The aeroplane's unprecedented round-the-world trip is intended to raise awareness of the potential of solar power and encourage companies to take the technology on board, even if it's not quite ready for the mass market yet.
It's also a test of the limits of human endurance, which is why the trip has been split up into chunks. The single cabin seat doubles up as both a bed and a toilet, and Piccard and fellow pilot André Borschberg have to make do with 20-minute naps every 2-4 hours.
In total, they're both going to spend around 250 hours in the cockpit, as they alternate piloting duties across the entire journey.
"It is more than an airplane: it is a concentration of clean technologies, a genuine flying laboratory, and illustrates that solutions exist today to meet the major challenges facing our society," said Piccard after the flight.

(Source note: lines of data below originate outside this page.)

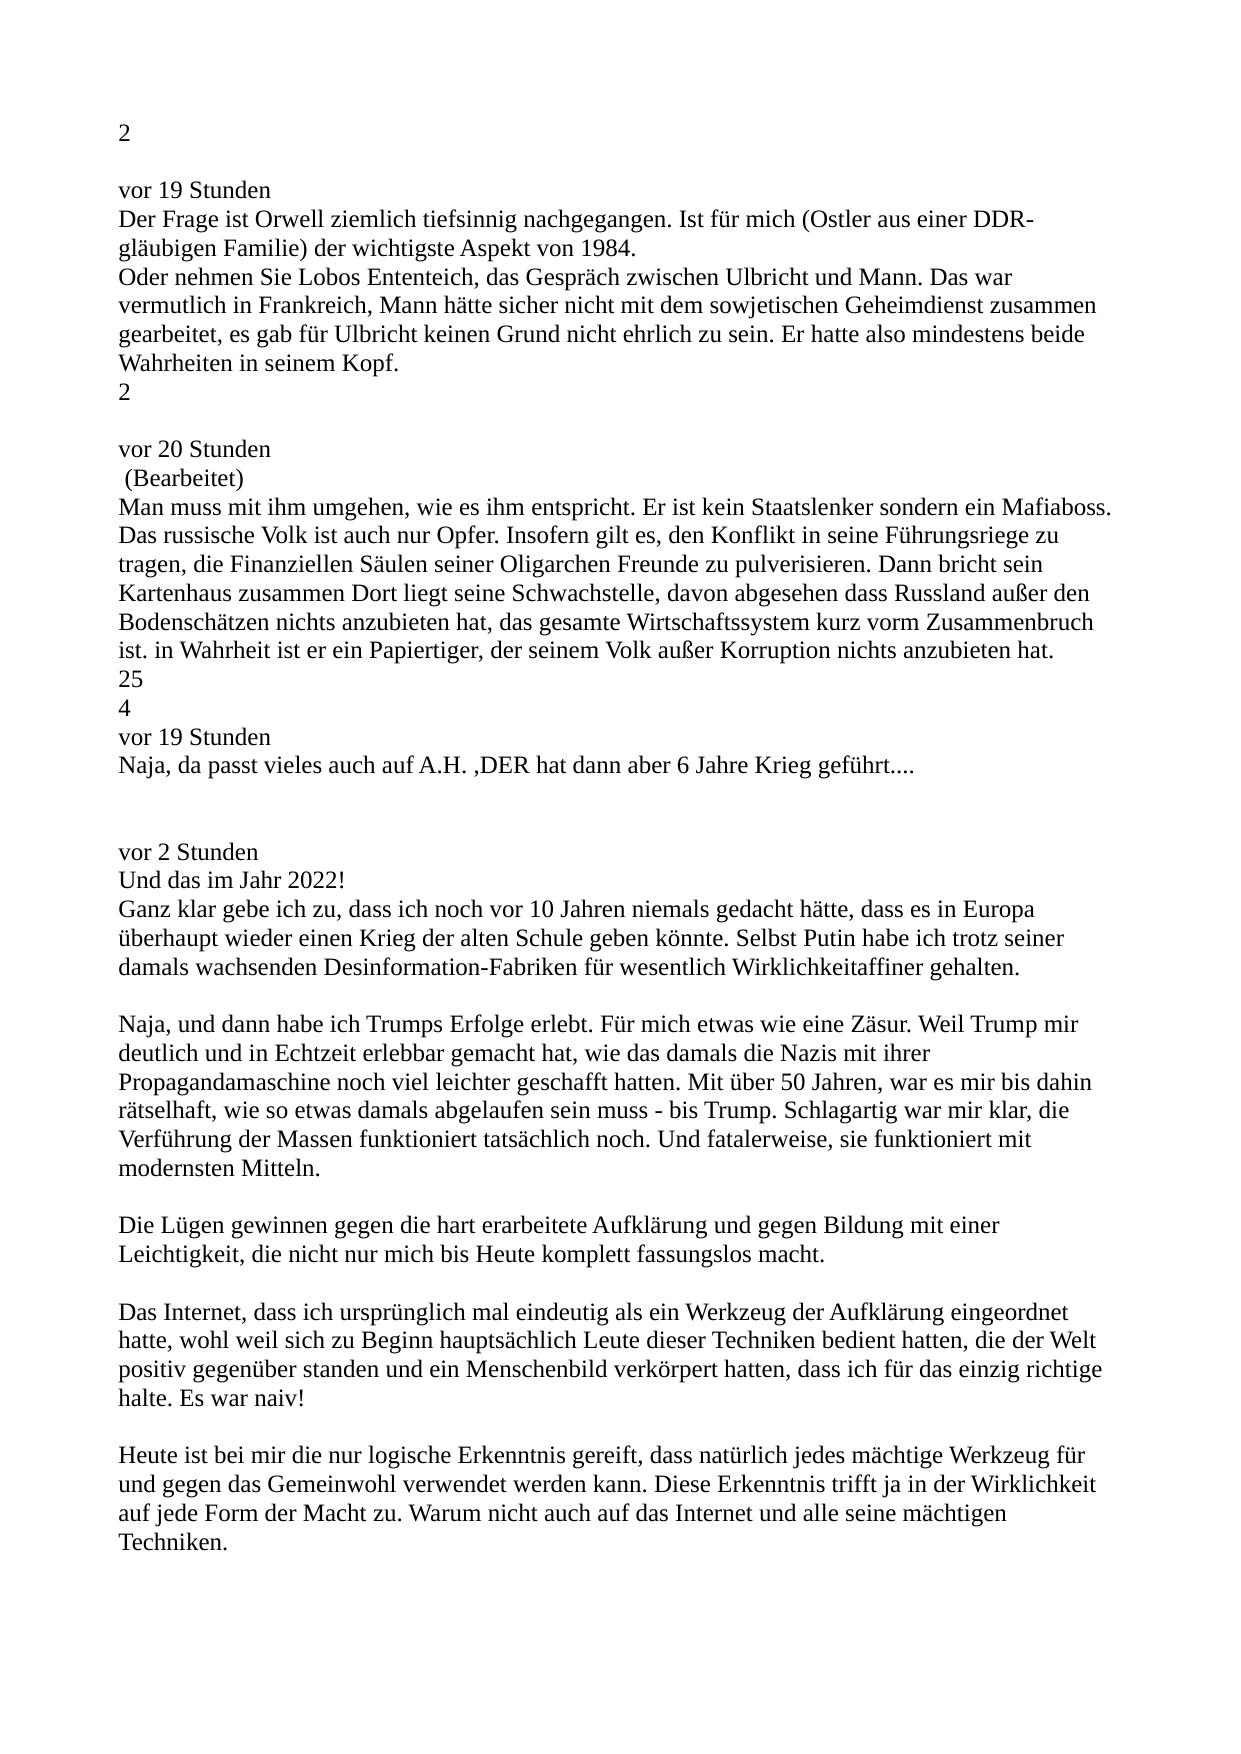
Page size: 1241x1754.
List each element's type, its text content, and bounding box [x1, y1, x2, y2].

text 2 [118, 118, 1122, 147]
text Heute ist bei mir die nur logische Erkenntnis gereift, dass natürlich jedes mächtige Werkzeug für und gegen das Gemeinwohl verwendet werden kann. Diese Erkenntnis trifft ja in der Wirklichkeit auf jede Form der Macht zu. Warum nicht auch auf das Internet und alle seine mächtigen Techniken. [118, 1441, 1122, 1556]
text 4 [118, 693, 1122, 722]
text Naja, und dann habe ich Trumps Erfolge erlebt. Für mich etwas wie eine Zäsur. Weil Trump mir deutlich und in Echtzeit erlebbar gemacht hat, wie das damals die Nazis mit ihrer Propagandamaschine noch viel leichter geschafft hatten. Mit über 50 Jahren, war es mir bis dahin rätselhaft, wie so etwas damals abgelaufen sein muss - bis Trump. Schlagartig war mir klar, die Verführung der Massen funktioniert tatsächlich noch. Und fatalerweise, sie funktioniert mit modernsten Mitteln. [118, 1009, 1122, 1182]
text (Bearbeitet) [118, 463, 1122, 492]
text 25 [118, 664, 1122, 693]
text Man muss mit ihm umgehen, wie es ihm entspricht. Er ist kein Staatslenker sondern ein Mafiaboss. Das russische Volk ist auch nur Opfer. Insofern gilt es, den Konflikt in seine Führungsriege zu tragen, die Finanziellen Säulen seiner Oligarchen Freunde zu pulverisieren. Dann bricht sein Kartenhaus zusammen Dort liegt seine Schwachstelle, davon abgesehen dass Russland außer den Bodenschätzen nichts anzubieten hat, das gesamte Wirtschaftssystem kurz vorm Zusammenbruch ist. in Wahrheit ist er ein Papiertiger, der seinem Volk außer Korruption nichts anzubieten hat. [118, 492, 1122, 664]
text vor 2 Stunden [118, 837, 1122, 866]
text 2 [118, 377, 1122, 406]
text Die Lügen gewinnen gegen die hart erarbeitete Aufklärung und gegen Bildung mit einer Leichtigkeit, die nicht nur mich bis Heute komplett fassungslos macht. [118, 1211, 1122, 1268]
text Ganz klar gebe ich zu, dass ich noch vor 10 Jahren niemals gedacht hätte, dass es in Europa überhaupt wieder einen Krieg der alten Schule geben könnte. Selbst Putin habe ich trotz seiner damals wachsenden Desinformation-Fabriken für wesentlich Wirklichkeitaffiner gehalten. [118, 894, 1122, 981]
text vor 19 Stunden [118, 722, 1122, 751]
text Und das im Jahr 2022! [118, 866, 1122, 894]
text vor 20 Stunden [118, 434, 1122, 463]
text Naja, da passt vieles auch auf A.H. ,DER hat dann aber 6 Jahre Krieg geführt.... [118, 751, 1122, 779]
text Das Internet, dass ich ursprünglich mal eindeutig als ein Werkzeug der Aufklärung eingeordnet hatte, wohl weil sich zu Beginn hauptsächlich Leute dieser Techniken bedient hatten, die der Welt positiv gegenüber standen und ein Menschenbild verkörpert hatten, dass ich für das einzig richtige halte. Es war naiv! [118, 1297, 1122, 1412]
text vor 19 Stunden [118, 176, 1122, 204]
text Oder nehmen Sie Lobos Ententeich, das Gespräch zwischen Ulbricht und Mann. Das war vermutlich in Frankreich, Mann hätte sicher nicht mit dem sowjetischen Geheimdienst zusammen gearbeitet, es gab für Ulbricht keinen Grund nicht ehrlich zu sein. Er hatte also mindestens beide Wahrheiten in seinem Kopf. [118, 262, 1122, 377]
text Der Frage ist Orwell ziemlich tiefsinnig nachgegangen. Ist für mich (Ostler aus einer DDR-gläubigen Familie) der wichtigste Aspekt von 1984. [118, 204, 1122, 262]
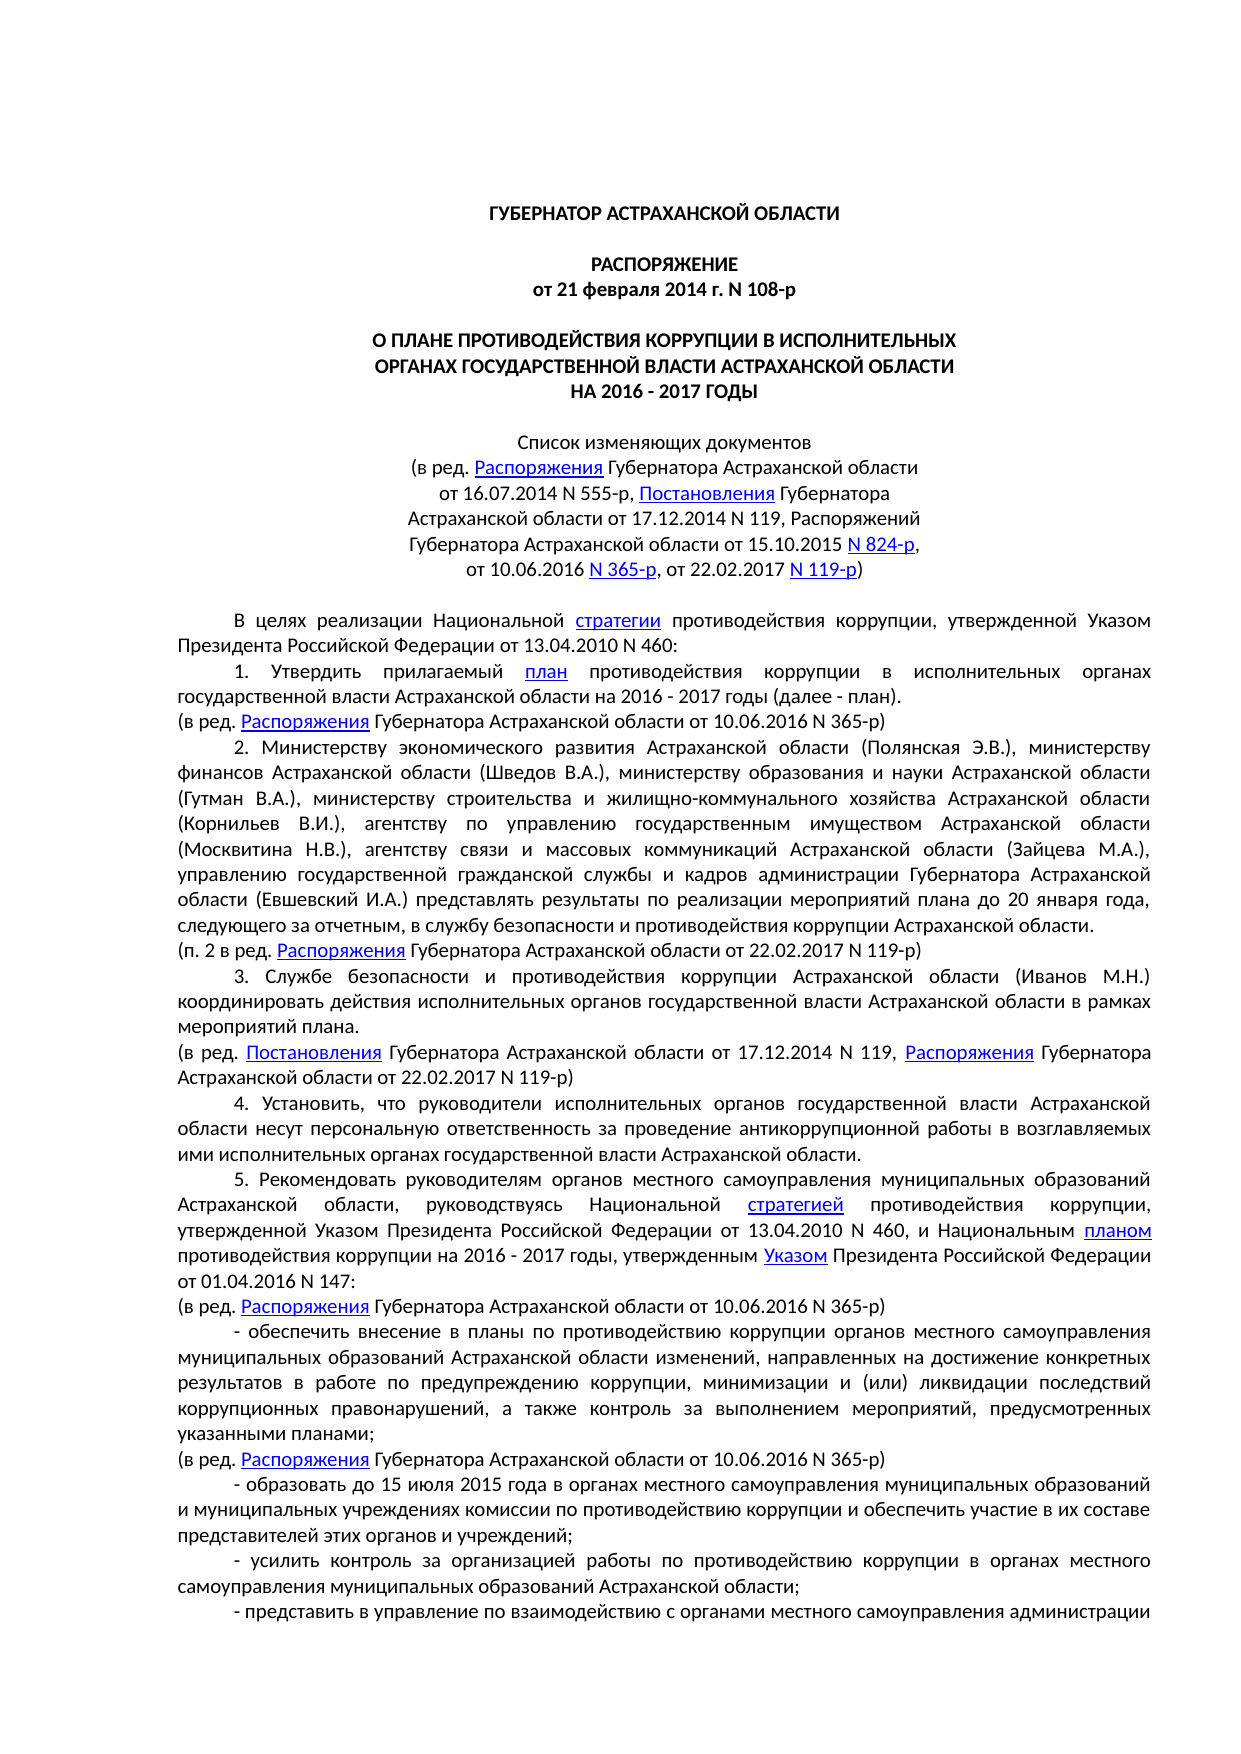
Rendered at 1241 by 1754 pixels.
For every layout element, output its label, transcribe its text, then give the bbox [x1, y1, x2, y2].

text (в ред. Распоряжения Губернатора Астраханской области [177, 454, 1152, 480]
text Губернатора Астраханской области от 15.10.2015 N 824-р, [177, 531, 1152, 556]
text (в ред. Распоряжения Губернатора Астраханской области от 10.06.2016 N 365-р) [177, 709, 1152, 734]
text 3. Службе безопасности и противодействия коррупции Астраханской области (Иванов М.Н.) координировать действия исполнительных органов государственной власти Астраханской области в рамках мероприятий плана. [177, 963, 1152, 1039]
title НА 2016 - 2017 ГОДЫ [177, 378, 1152, 404]
text (в ред. Распоряжения Губернатора Астраханской области от 10.06.2016 N 365-р) [177, 1293, 1152, 1319]
title ОРГАНАХ ГОСУДАРСТВЕННОЙ ВЛАСТИ АСТРАХАНСКОЙ ОБЛАСТИ [177, 353, 1152, 378]
text - усилить контроль за организацией работы по противодействию коррупции в органах местного самоуправления муниципальных образований Астраханской области; [177, 1547, 1152, 1598]
text (в ред. Распоряжения Губернатора Астраханской области от 10.06.2016 N 365-р) [177, 1446, 1152, 1471]
text от 16.07.2014 N 555-р, Постановления Губернатора [177, 480, 1152, 505]
text Астраханской области от 17.12.2014 N 119, Распоряжений [177, 505, 1152, 531]
text 4. Установить, что руководители исполнительных органов государственной власти Астраханской области несут персональную ответственность за проведение антикоррупционной работы в возглавляемых ими исполнительных органах государственной власти Астраханской области. [177, 1090, 1152, 1166]
text - представить в управление по взаимодействию с органами местного самоуправления администрации [177, 1598, 1152, 1624]
text - образовать до 15 июля 2015 года в органах местного самоуправления муниципальных образований и муниципальных учреждениях комиссии по противодействию коррупции и обеспечить участие в их составе представителей этих органов и учреждений; [177, 1471, 1152, 1547]
text 2. Министерству экономического развития Астраханской области (Полянская Э.В.), министерству финансов Астраханской области (Шведов В.А.), министерству образования и науки Астраханской области (Гутман В.А.), министерству строительства и жилищно-коммунального хозяйства Астраханской области (Корнильев В.И.), агентству по управлению государственным имуществом Астраханской области (Москвитина Н.В.), агентству связи и массовых коммуникаций Астраханской области (Зайцева М.А.), управлению государственной гражданской службы и кадров администрации Губернатора Астраханской области (Евшевский И.А.) представлять результаты по реализации мероприятий плана до 20 января года, следующего за отчетным, в службу безопасности и противодействия коррупции Астраханской области. [177, 734, 1152, 937]
text Список изменяющих документов [177, 429, 1152, 454]
title О ПЛАНЕ ПРОТИВОДЕЙСТВИЯ КОРРУПЦИИ В ИСПОЛНИТЕЛЬНЫХ [177, 327, 1152, 353]
text 1. Утвердить прилагаемый план противодействия коррупции в исполнительных органах государственной власти Астраханской области на 2016 - 2017 годы (далее - план). [177, 658, 1152, 709]
text В целях реализации Национальной стратегии противодействия коррупции, утвержденной Указом Президента Российской Федерации от 13.04.2010 N 460: [177, 607, 1152, 658]
title ГУБЕРНАТОР АСТРАХАНСКОЙ ОБЛАСТИ [177, 200, 1152, 226]
text (в ред. Постановления Губернатора Астраханской области от 17.12.2014 N 119, Распоряжения Губернатора Астраханской области от 22.02.2017 N 119-р) [177, 1039, 1152, 1090]
text от 10.06.2016 N 365-р, от 22.02.2017 N 119-р) [177, 556, 1152, 582]
text 5. Рекомендовать руководителям органов местного самоуправления муниципальных образований Астраханской области, руководствуясь Национальной стратегией противодействия коррупции, утвержденной Указом Президента Российской Федерации от 13.04.2010 N 460, и Национальным планом противодействия коррупции на 2016 - 2017 годы, утвержденным Указом Президента Российской Федерации от 01.04.2016 N 147: [177, 1166, 1152, 1293]
text - обеспечить внесение в планы по противодействию коррупции органов местного самоуправления муниципальных образований Астраханской области изменений, направленных на достижение конкретных результатов в работе по предупреждению коррупции, минимизации и (или) ликвидации последствий коррупционных правонарушений, а также контроль за выполнением мероприятий, предусмотренных указанными планами; [177, 1319, 1152, 1446]
title РАСПОРЯЖЕНИЕ [177, 251, 1152, 277]
text (п. 2 в ред. Распоряжения Губернатора Астраханской области от 22.02.2017 N 119-р) [177, 937, 1152, 963]
title от 21 февраля 2014 г. N 108-р [177, 277, 1152, 302]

While Solar Impulse 2 can only travel at the speed of a car, it's completely self-sufficient and requires no fuel – if it wasn't for the well-being of the pilot on board, it would never have to land, and if the team manages to complete its round-the-world trip, it's going to be a significant milestone for the technology.
The endeavour, which began in March 2015, was due to be completed this summer, but a number of setbacks have led to delays: bad weather conditions, storm damage, and battery overheating have meant the Solar Impulse team has had some spells of frustration to contend with.
Now, though, the optimism is back – as you can see in the landing video below.
As CNN reports, the aircraft has new batteries, a new cooling system and US$20 million in fresh funding to make sure it reaches the finish line. After more stops in the US, Europe and Africa, the plane is expected to return to Abu Dhabi where its journey began, with some 22,000 miles (35,400 km) behind it.